Obesity impacts income, especially among women, according to a report from The George Washington University School of Public Health and Health Services’ Department of Health Policy.
In 2004, wages among the obese were $8,666 less for females and $4,772 lower for males. In 2008, wages were $5,826 less for obese females, a 14.6% penalty over normal weight females, the researchers concluded after examining years 2004 and 2008 in the Bureau of Labor Statistics’ National Longitudinal Survey of Youth.
The research shows that there are significant differences in wages dependent upon race that couldn’t be accounted for by measuring pre-recession (2004) and recession (2008) measures. In 2004, Hispanic women who were obese earned $6,618 less than those who were normal weight. In 2008, the differential doubled for Hispanic men who were obese to earnings of $8,394 less than normal weight counterparts, while for women the gap narrowed slightly.

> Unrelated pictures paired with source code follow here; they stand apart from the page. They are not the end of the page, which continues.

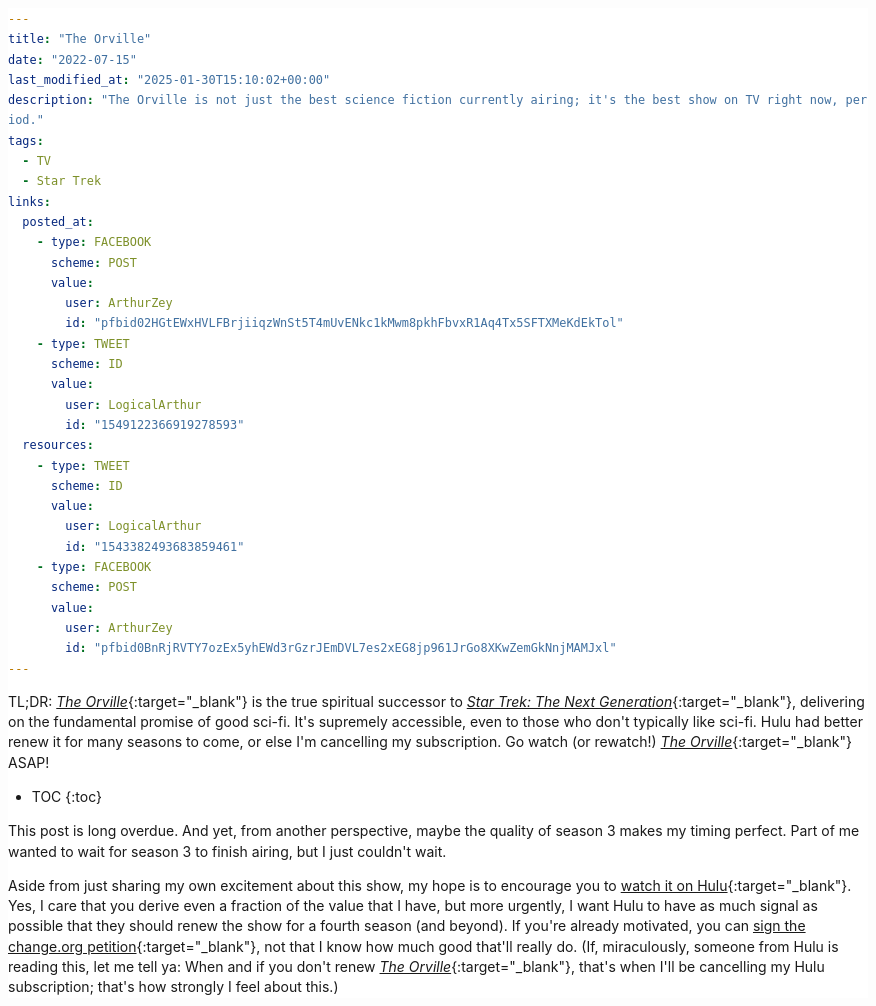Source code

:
 ```yaml
---
title: "The Orville"
date: "2022-07-15"
last_modified_at: "2025-01-30T15:10:02+00:00"
description: "The Orville is not just the best science fiction currently airing; it's the best show on TV right now, period."
tags:
  - TV
  - Star Trek
links:
  posted_at:
    - type: FACEBOOK
      scheme: POST
      value:
        user: ArthurZey
        id: "pfbid02HGtEWxHVLFBrjiiqzWnSt5T4mUvENkc1kMwm8pkhFbvxR1Aq4Tx5SFTXMeKdEkTol"
    - type: TWEET
      scheme: ID
      value:
        user: LogicalArthur
        id: "1549122366919278593"
  resources:
    - type: TWEET
      scheme: ID
      value:
        user: LogicalArthur
        id: "1543382493683859461"
    - type: FACEBOOK
      scheme: POST
      value:
        user: ArthurZey
        id: "pfbid0BnRjRVTY7ozEx5yhEWd3rGzrJEmDVL7es2xEG8jp961JrGo8XKwZemGkNnjMAMJxl"
---
```


TL;DR: [_The Orville_](https://www.hulu.com/series/the-orville-21e70fbf-6a51-41b3-88e9-f111830b046c){:target="&lowbar;blank"} is the true spiritual successor to [_Star Trek: The Next Generation_](https://trakt.tv/shows/star-trek-the-next-generation){:target="&lowbar;blank"}, delivering on the fundamental promise of good sci-fi. It's supremely accessible, even to those who don't typically like sci-fi. Hulu had better renew it for many seasons to come, or else I'm cancelling my subscription. Go watch (or rewatch!) [_The Orville_](https://www.hulu.com/series/the-orville-21e70fbf-6a51-41b3-88e9-f111830b046c){:target="&lowbar;blank"} ASAP!

* TOC
{:toc}

This post is long overdue. And yet, from another perspective, maybe the quality of season 3 makes my timing perfect. Part of me wanted to wait for season 3 to finish airing, but I just couldn't wait.

Aside from just sharing my own excitement about this show, my hope is to encourage you to [watch it on Hulu](https://www.hulu.com/series/the-orville-21e70fbf-6a51-41b3-88e9-f111830b046c){:target="&lowbar;blank"}. Yes, I care that you derive even a fraction of the value that I have, but more urgently, I want Hulu to have as much signal as possible that they should renew the show for a fourth season (and beyond). If you're already motivated, you can [sign the change.org petition](https://chng.it/MpWPhL5m9d){:target="&lowbar;blank"}, not that I know how much good that'll really do. (If, miraculously, someone from Hulu is reading this, let me tell ya: When and if you don't renew [_The Orville_](https://www.hulu.com/series/the-orville-21e70fbf-6a51-41b3-88e9-f111830b046c){:target="&lowbar;blank"}, that's when I'll be cancelling my Hulu subscription; that's how strongly I feel about this.)
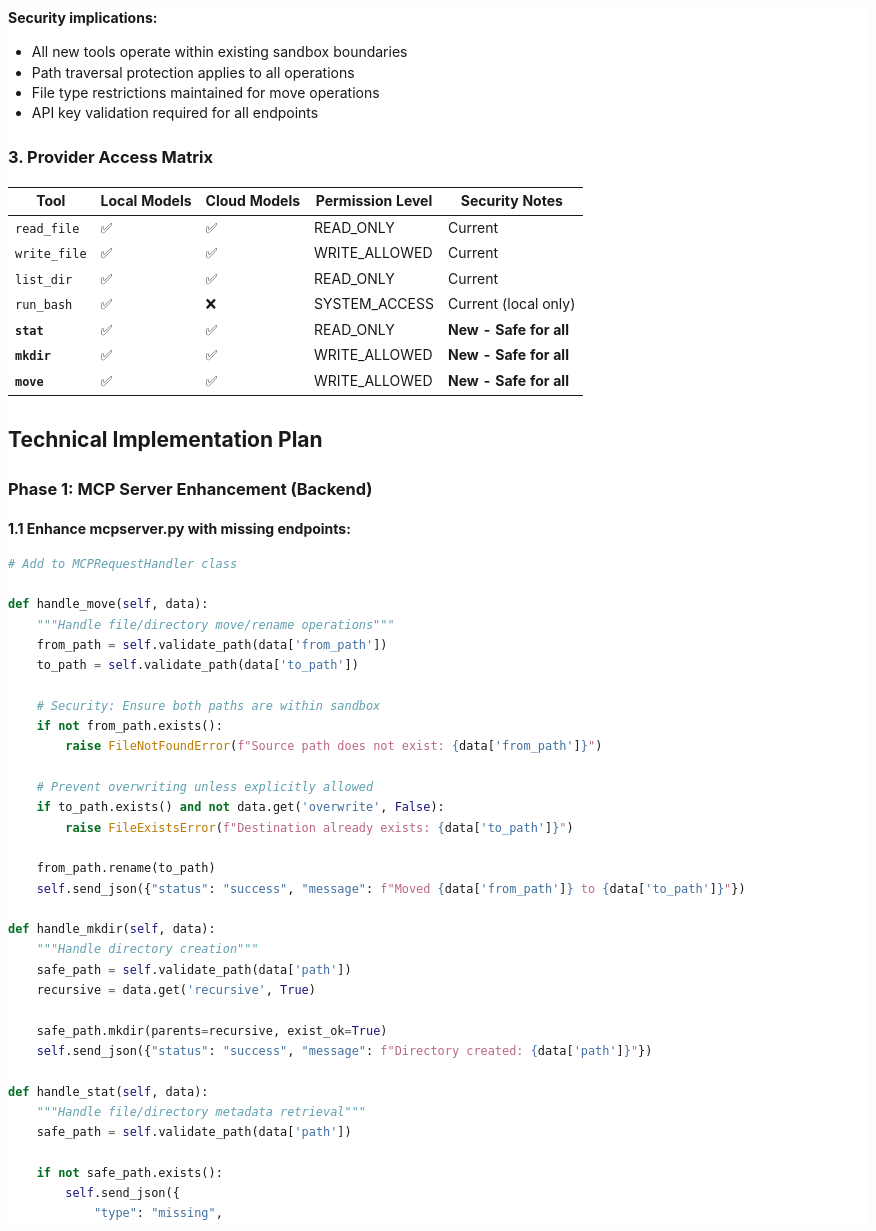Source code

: **Security implications:**
- All new tools operate within existing sandbox boundaries
- Path traversal protection applies to all operations
- File type restrictions maintained for move operations
- API key validation required for all endpoints

### 3. Provider Access Matrix

| Tool | Local Models | Cloud Models | Permission Level | Security Notes |
|------|-------------|-------------|------------------|----------------|
| `read_file` | ✅ | ✅ | READ_ONLY | Current |
| `write_file` | ✅ | ✅ | WRITE_ALLOWED | Current |
| `list_dir` | ✅ | ✅ | READ_ONLY | Current |
| `run_bash` | ✅ | ❌ | SYSTEM_ACCESS | Current (local only) |
| **`stat`** | ✅ | ✅ | READ_ONLY | **New - Safe for all** |
| **`mkdir`** | ✅ | ✅ | WRITE_ALLOWED | **New - Safe for all** |
| **`move`** | ✅ | ✅ | WRITE_ALLOWED | **New - Safe for all** |

## Technical Implementation Plan

### Phase 1: MCP Server Enhancement (Backend)

**1.1 Enhance mcpserver.py with missing endpoints:**

```python
# Add to MCPRequestHandler class

def handle_move(self, data):
    """Handle file/directory move/rename operations"""
    from_path = self.validate_path(data['from_path'])
    to_path = self.validate_path(data['to_path'])
    
    # Security: Ensure both paths are within sandbox
    if not from_path.exists():
        raise FileNotFoundError(f"Source path does not exist: {data['from_path']}")
    
    # Prevent overwriting unless explicitly allowed
    if to_path.exists() and not data.get('overwrite', False):
        raise FileExistsError(f"Destination already exists: {data['to_path']}")
    
    from_path.rename(to_path)
    self.send_json({"status": "success", "message": f"Moved {data['from_path']} to {data['to_path']}"})

def handle_mkdir(self, data):
    """Handle directory creation"""
    safe_path = self.validate_path(data['path'])
    recursive = data.get('recursive', True)
    
    safe_path.mkdir(parents=recursive, exist_ok=True)
    self.send_json({"status": "success", "message": f"Directory created: {data['path']}"})

def handle_stat(self, data):
    """Handle file/directory metadata retrieval"""
    safe_path = self.validate_path(data['path'])
    
    if not safe_path.exists():
        self.send_json({
            "type": "missing",
```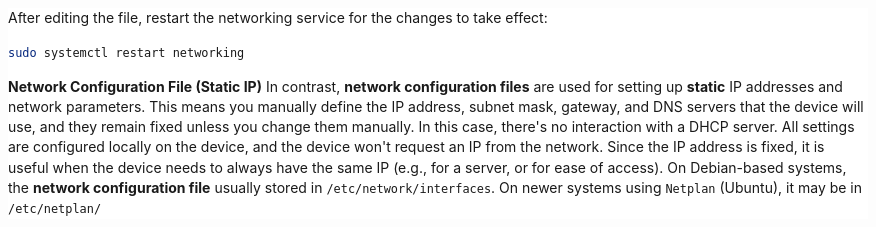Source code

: After editing the file, restart the networking service for the changes to take effect:
```bash
sudo systemctl restart networking
```


**Network Configuration File (Static IP)**
In contrast, **network configuration files** are used for setting up **static** IP addresses and network parameters. This means you manually define the IP address, subnet mask, gateway, and DNS servers that the device will use, and they remain fixed unless you change them manually. In this case, there's no interaction with a DHCP server. All settings are configured locally on the device, and the device won't request an IP from the network.
Since the IP address is fixed, it is useful when the device needs to always have the same IP (e.g., for a server, or for ease of access). On Debian-based systems, the **network configuration file** usually stored in `/etc/network/interfaces`. On newer systems using `Netplan` (Ubuntu), it may be in `/etc/netplan/`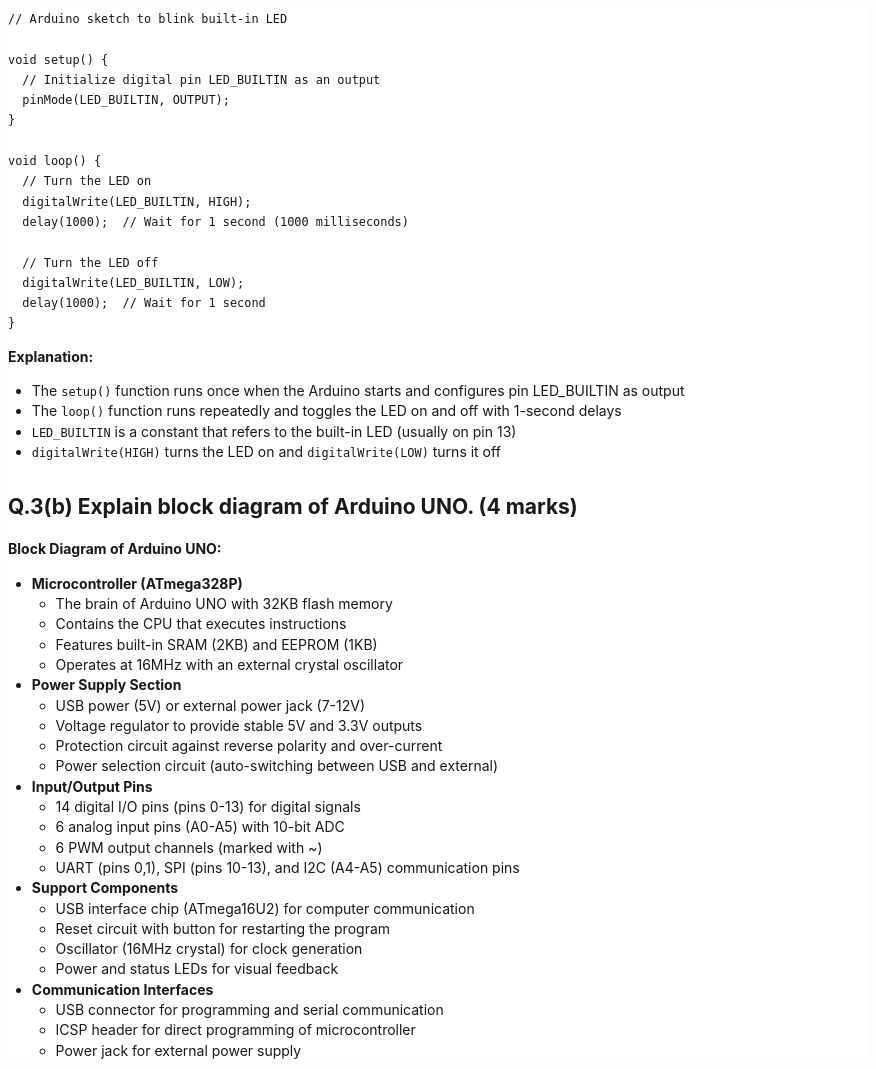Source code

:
```arduino
// Arduino sketch to blink built-in LED

void setup() {
  // Initialize digital pin LED_BUILTIN as an output
  pinMode(LED_BUILTIN, OUTPUT);
}

void loop() {
  // Turn the LED on
  digitalWrite(LED_BUILTIN, HIGH);
  delay(1000);  // Wait for 1 second (1000 milliseconds)

  // Turn the LED off
  digitalWrite(LED_BUILTIN, LOW);
  delay(1000);  // Wait for 1 second
}

```

**Explanation:**

- The `setup()` function runs once when the Arduino starts and configures pin LED_BUILTIN as output
- The `loop()` function runs repeatedly and toggles the LED on and off with 1-second delays
- `LED_BUILTIN` is a constant that refers to the built-in LED (usually on pin 13)
- `digitalWrite(HIGH)` turns the LED on and `digitalWrite(LOW)` turns it off

## Q.3(b) Explain block diagram of Arduino UNO. (4 marks)

**Block Diagram of Arduino UNO:**

- **Microcontroller (ATmega328P)**
    - The brain of Arduino UNO with 32KB flash memory
    - Contains the CPU that executes instructions
    - Features built-in SRAM (2KB) and EEPROM (1KB)
    - Operates at 16MHz with an external crystal oscillator
- **Power Supply Section**
    - USB power (5V) or external power jack (7-12V)
    - Voltage regulator to provide stable 5V and 3.3V outputs
    - Protection circuit against reverse polarity and over-current
    - Power selection circuit (auto-switching between USB and external)
- **Input/Output Pins**
    - 14 digital I/O pins (pins 0-13) for digital signals
    - 6 analog input pins (A0-A5) with 10-bit ADC
    - 6 PWM output channels (marked with ~)
    - UART (pins 0,1), SPI (pins 10-13), and I2C (A4-A5) communication pins
- **Support Components**
    - USB interface chip (ATmega16U2) for computer communication
    - Reset circuit with button for restarting the program
    - Oscillator (16MHz crystal) for clock generation
    - Power and status LEDs for visual feedback
- **Communication Interfaces**
    - USB connector for programming and serial communication
    - ICSP header for direct programming of microcontroller
    - Power jack for external power supply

Other key findings from the report include:
–Men and women who were obese experienced reduced wages compared to their normal weight counterparts;
–Except Hispanic men, the wage differential narrowed between 2004 and 2008, despite the economy worsening;
–White obese women experienced a wage penalty in both 2004 and 2008 while white men only experienced a differential in 2004;
–Obese Hispanic women experienced a wage differential in both 2004 and 2008; obese Hispanic men only experienced a wage differential in 2008;
–Obese black men’s wages were higher than their normal weight counterparts in 2004 and 2008, while black women’s wages were similar between those who were obese and those who were normal weight.
The research builds upon previous research that focused on the overall, tangible, annual costs of being obese based on indirect costs, including lost productivity, and direct costs, such as obesity-related medical expenditures. On average, those costs are $4,879 for an obese woman and $2,646 for an obese man.
The implication for clinicians involves moving beyond just the direct costs and into the indirect–yet unclear–relationship between obesity, health and socio-economics, the report concluded.